[Stored items]
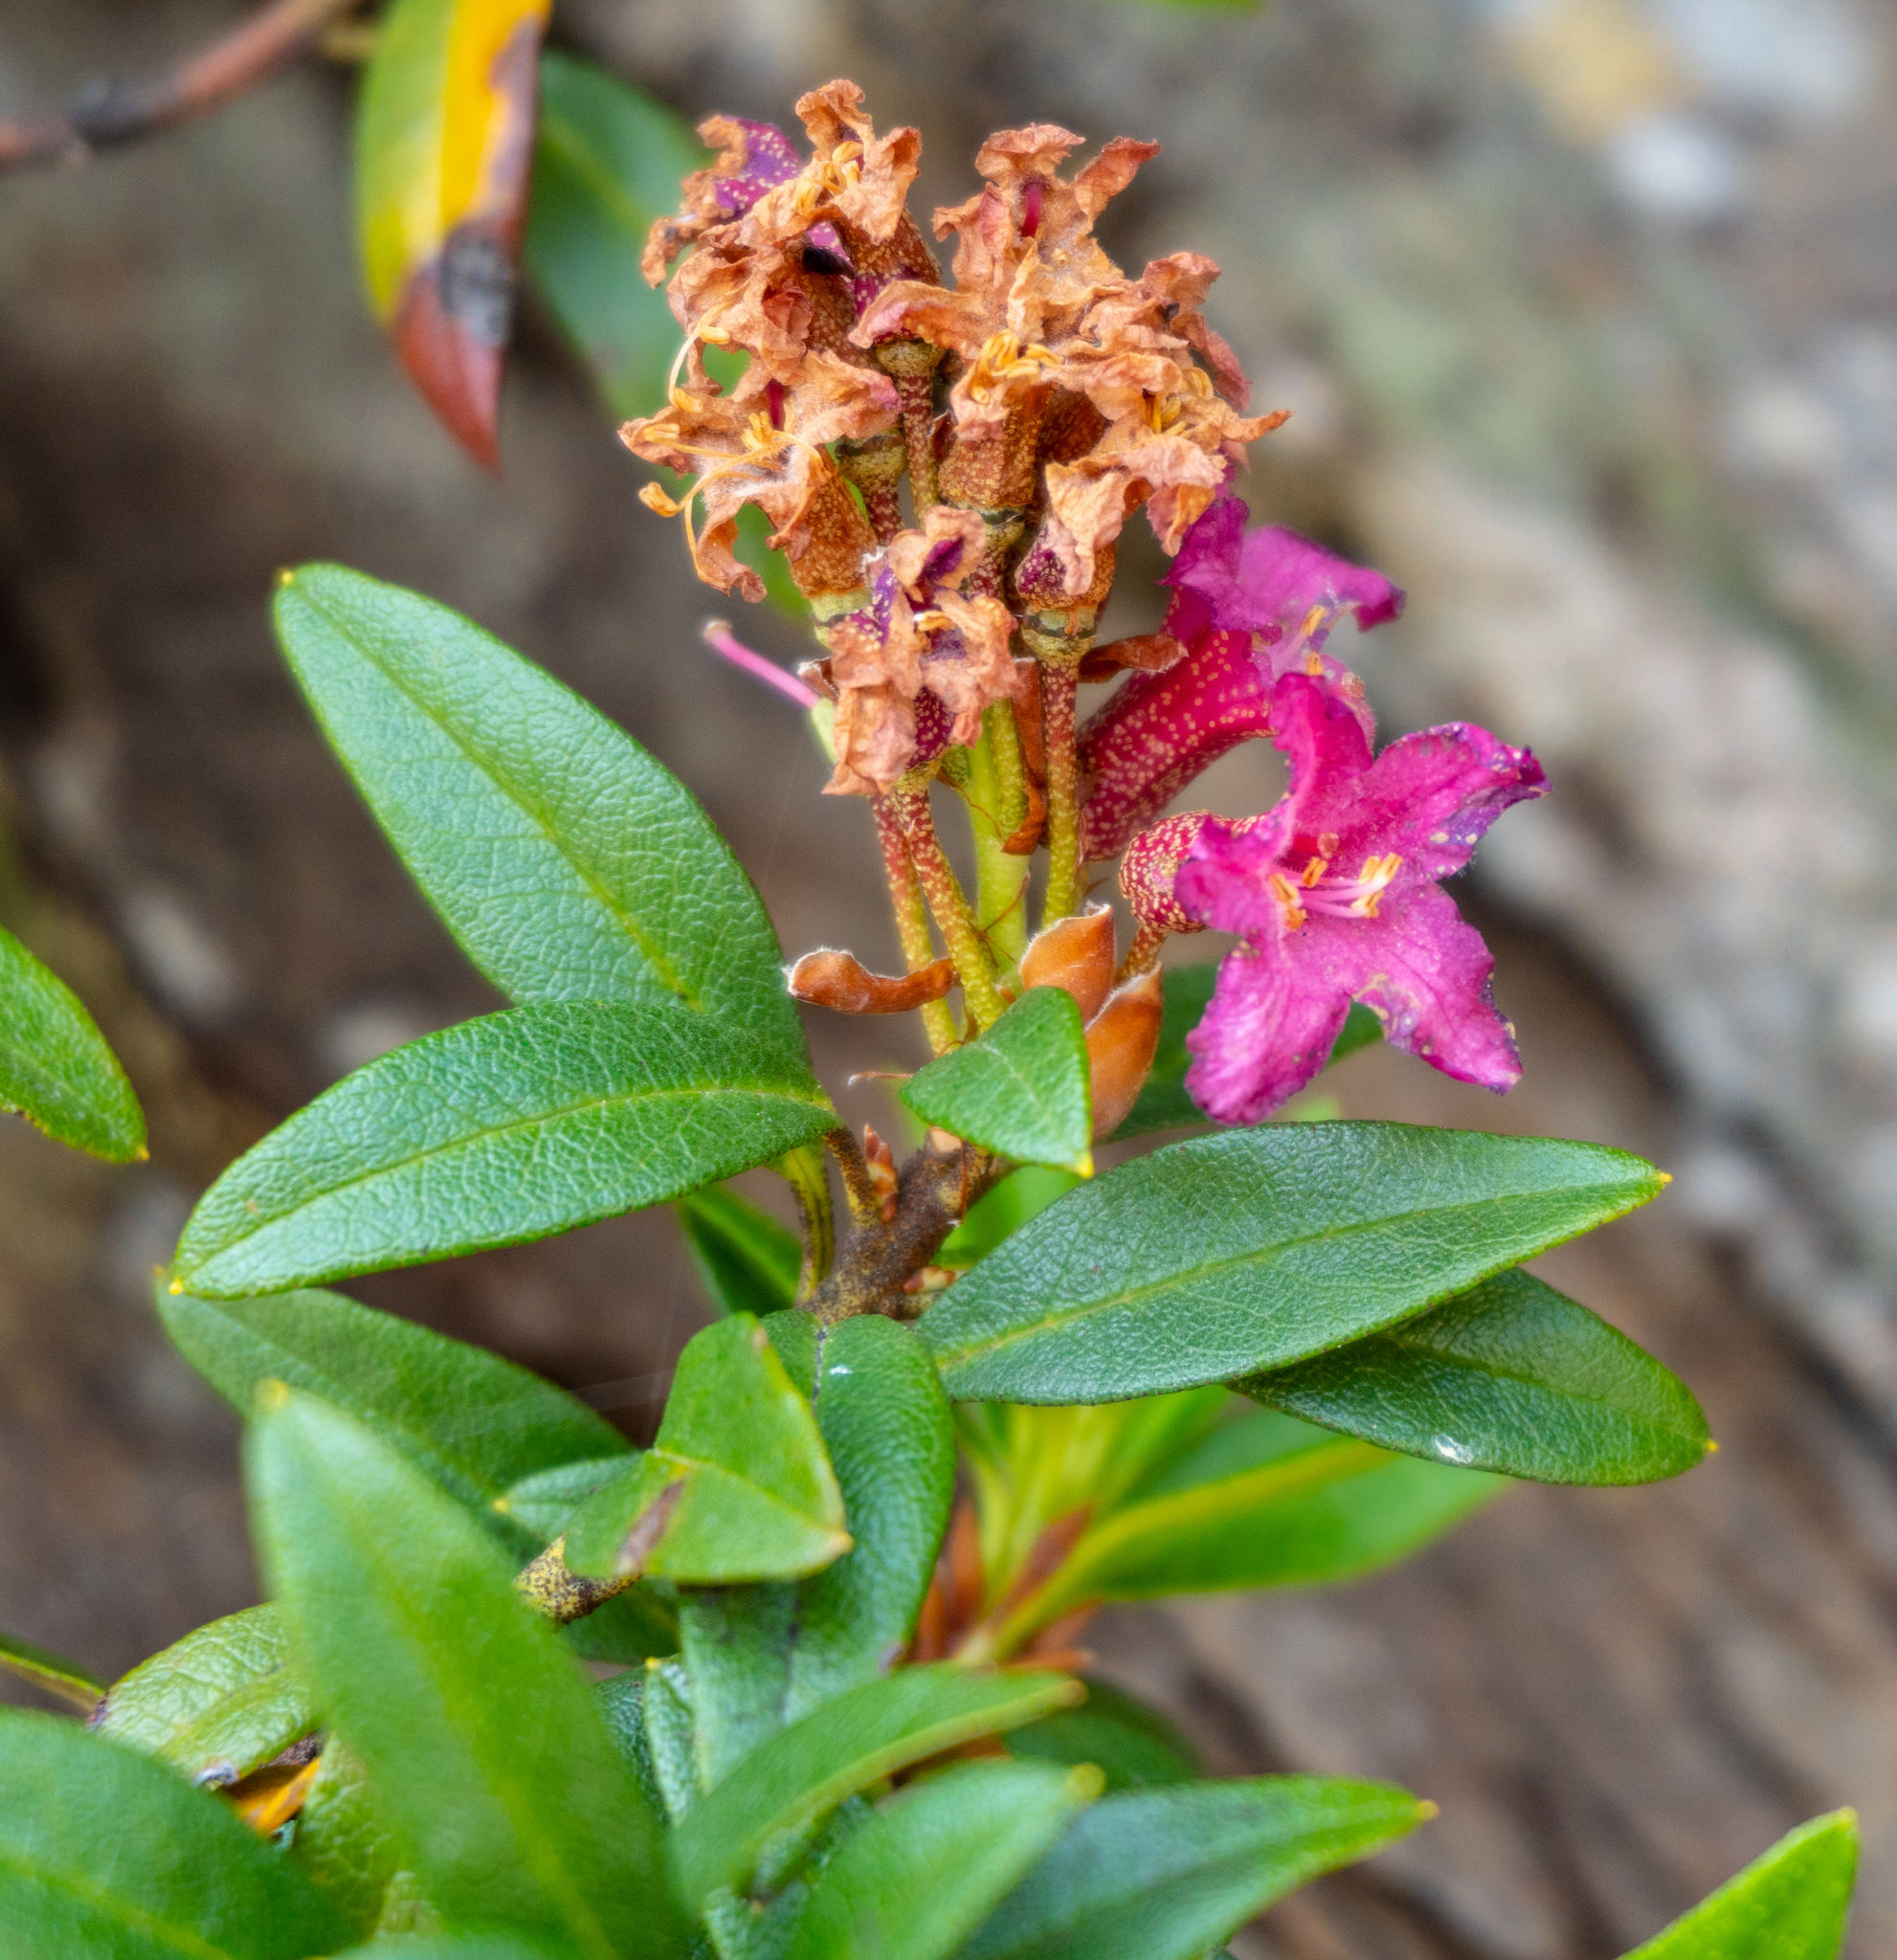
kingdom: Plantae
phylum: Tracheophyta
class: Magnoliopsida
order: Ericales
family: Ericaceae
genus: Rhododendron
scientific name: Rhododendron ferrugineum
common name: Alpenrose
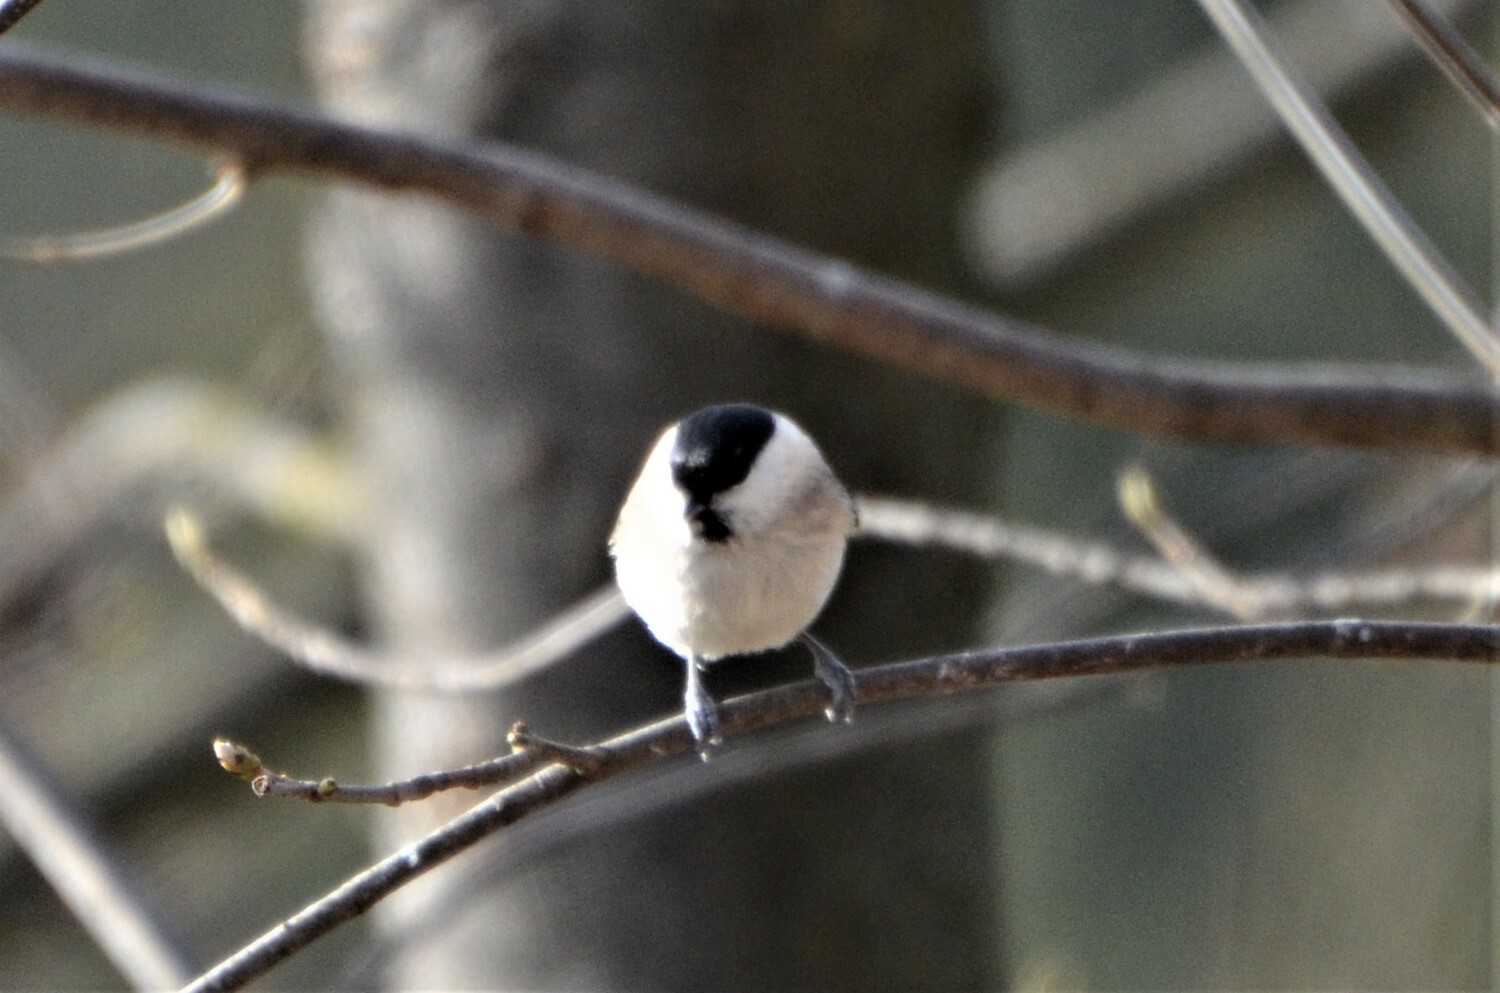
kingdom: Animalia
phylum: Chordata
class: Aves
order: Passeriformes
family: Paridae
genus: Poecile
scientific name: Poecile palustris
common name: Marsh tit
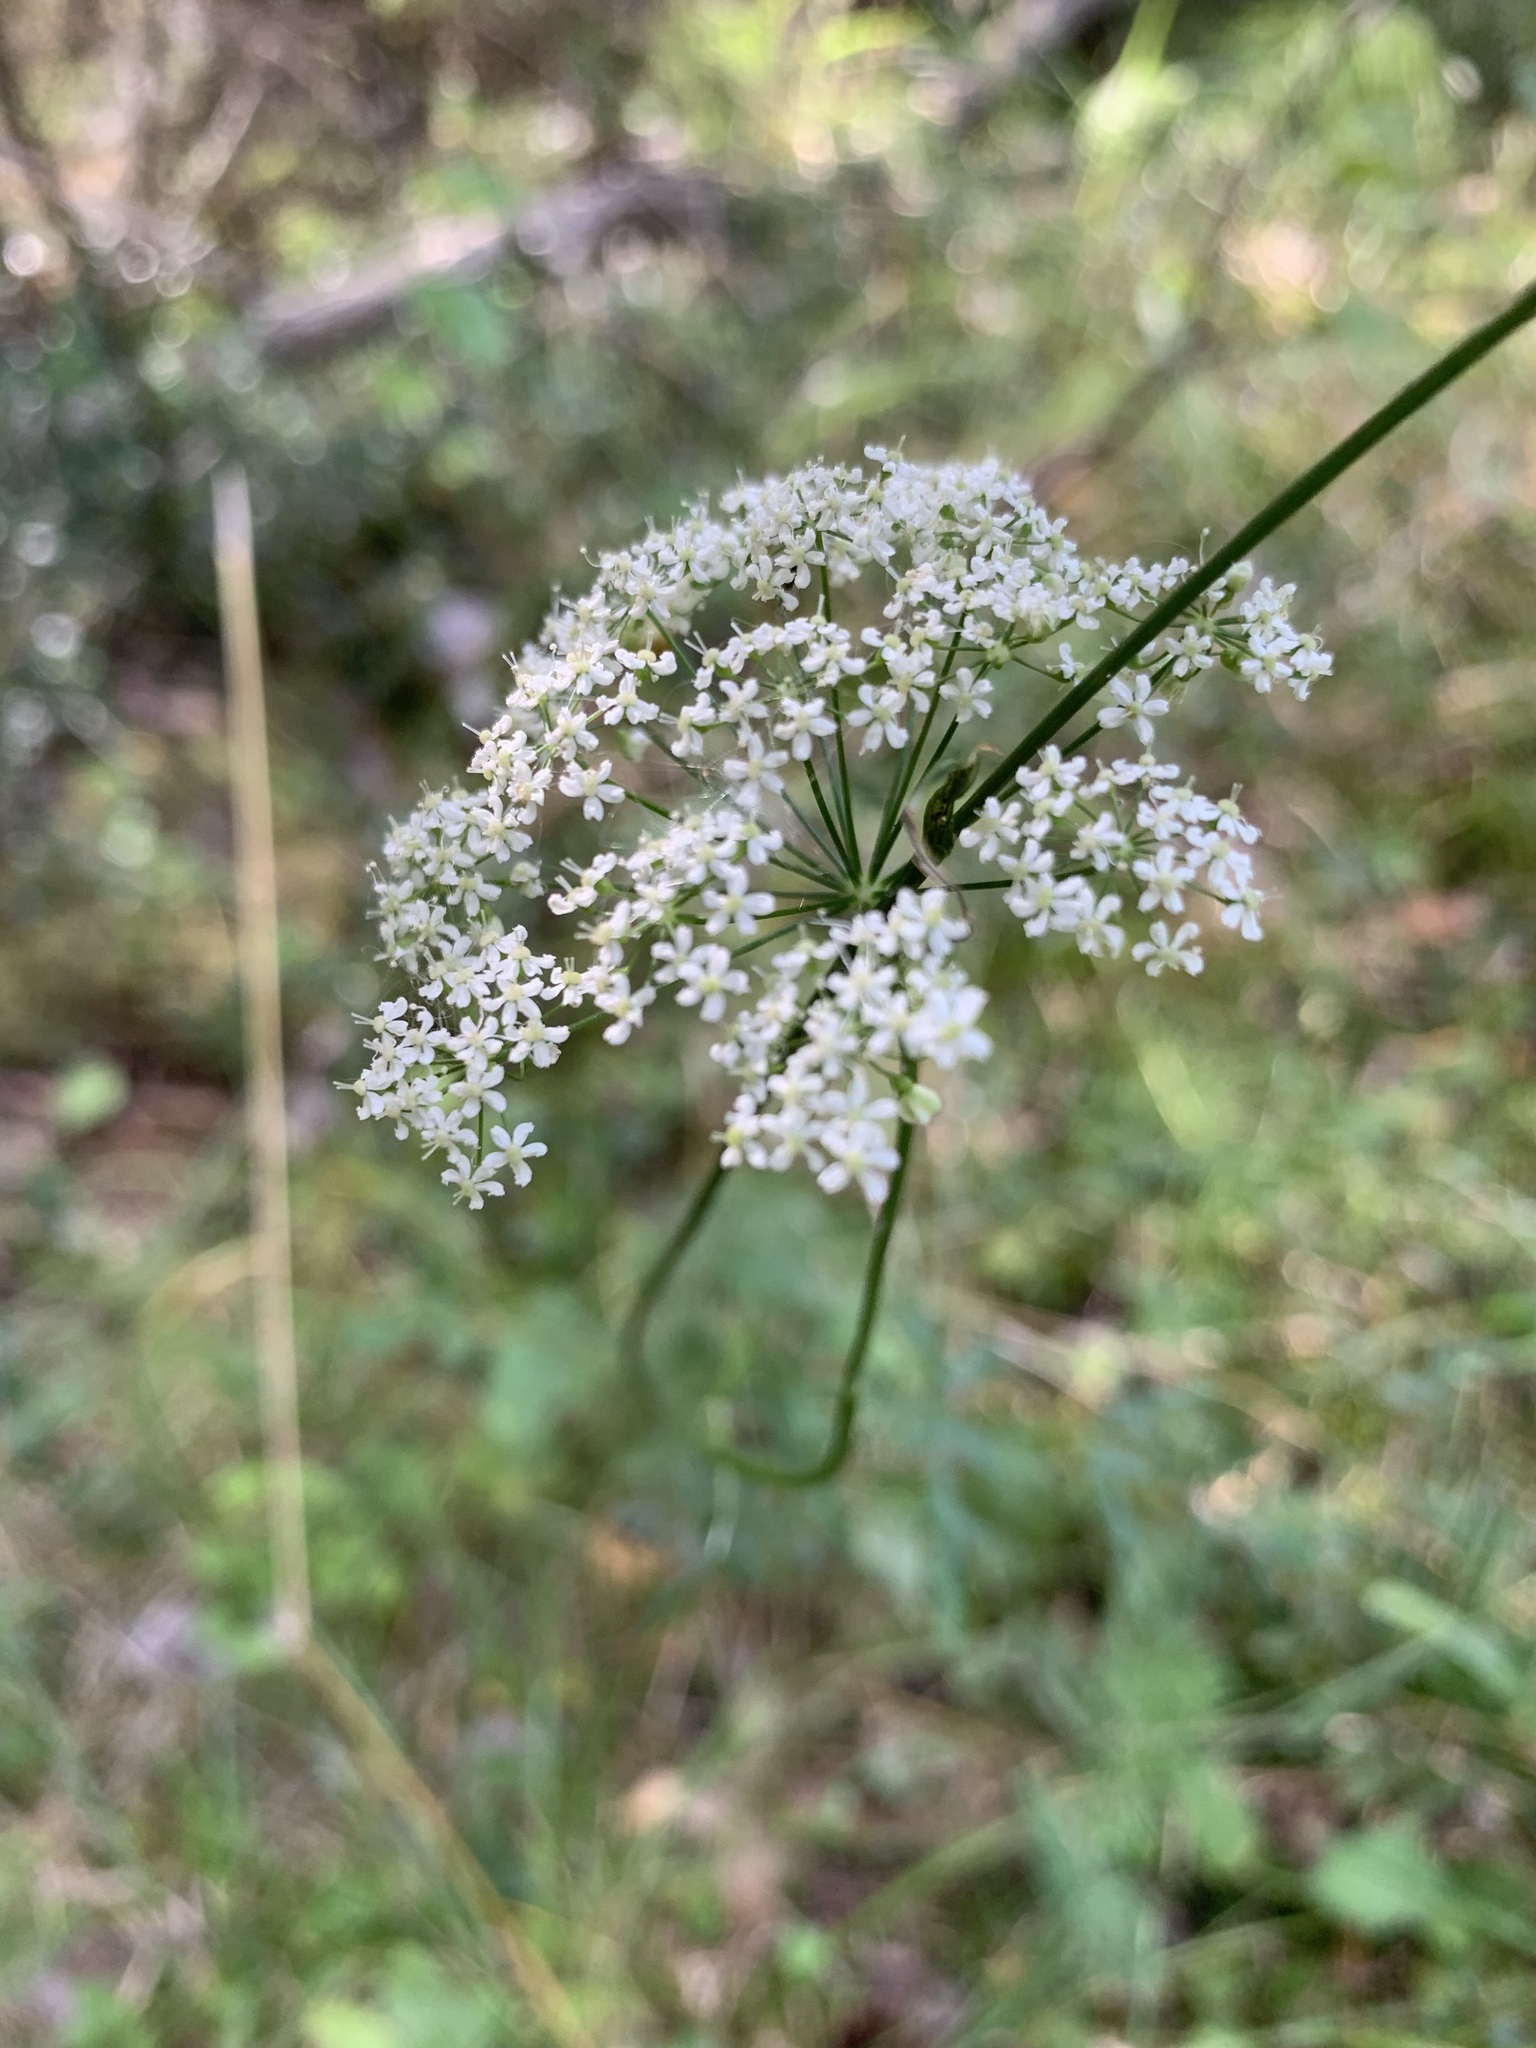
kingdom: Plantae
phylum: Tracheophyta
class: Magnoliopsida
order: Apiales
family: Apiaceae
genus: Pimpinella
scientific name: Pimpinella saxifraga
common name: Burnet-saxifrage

WHAT THE TASK REQUIRES - Write out the data again, renaming every "common name" to "vernacular name" and leaving all other text as it is. Leave out the pictures.

RESPONSE TO THE EXERCISE -
kingdom: Plantae
phylum: Tracheophyta
class: Magnoliopsida
order: Ericales
family: Ericaceae
genus: Rhododendron
scientific name: Rhododendron ferrugineum
vernacular name: Alpenrose
kingdom: Animalia
phylum: Chordata
class: Aves
order: Passeriformes
family: Paridae
genus: Poecile
scientific name: Poecile palustris
vernacular name: Marsh tit
kingdom: Plantae
phylum: Tracheophyta
class: Magnoliopsida
order: Apiales
family: Apiaceae
genus: Pimpinella
scientific name: Pimpinella saxifraga
vernacular name: Burnet-saxifrage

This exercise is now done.